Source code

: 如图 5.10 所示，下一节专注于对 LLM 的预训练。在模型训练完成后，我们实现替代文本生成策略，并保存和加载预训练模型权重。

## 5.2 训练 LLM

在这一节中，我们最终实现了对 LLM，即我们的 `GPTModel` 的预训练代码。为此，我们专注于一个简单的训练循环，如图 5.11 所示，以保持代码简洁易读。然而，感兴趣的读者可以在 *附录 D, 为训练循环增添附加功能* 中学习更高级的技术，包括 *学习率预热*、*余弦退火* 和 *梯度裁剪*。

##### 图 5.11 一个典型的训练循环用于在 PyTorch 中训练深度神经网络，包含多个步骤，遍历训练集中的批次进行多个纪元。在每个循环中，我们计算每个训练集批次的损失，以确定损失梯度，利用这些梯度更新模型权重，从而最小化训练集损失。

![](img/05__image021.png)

------------------------------------------------------------

Leave out every line before the one containing "中学习更高级的技术，包括 *学习率预热*、*余弦退火* 和 *梯度裁剪*。". Transcribe that line and all lines after it through the end of the data above, exactly.

◆ **RESPONSE TO THE EXERCISE**:
在这一节中，我们最终实现了对 LLM，即我们的 `GPTModel` 的预训练代码。为此，我们专注于一个简单的训练循环，如图 5.11 所示，以保持代码简洁易读。然而，感兴趣的读者可以在 *附录 D, 为训练循环增添附加功能* 中学习更高级的技术，包括 *学习率预热*、*余弦退火* 和 *梯度裁剪*。

##### 图 5.11 一个典型的训练循环用于在 PyTorch 中训练深度神经网络，包含多个步骤，遍历训练集中的批次进行多个纪元。在每个循环中，我们计算每个训练集批次的损失，以确定损失梯度，利用这些梯度更新模型权重，从而最小化训练集损失。

![](img/05__image021.png)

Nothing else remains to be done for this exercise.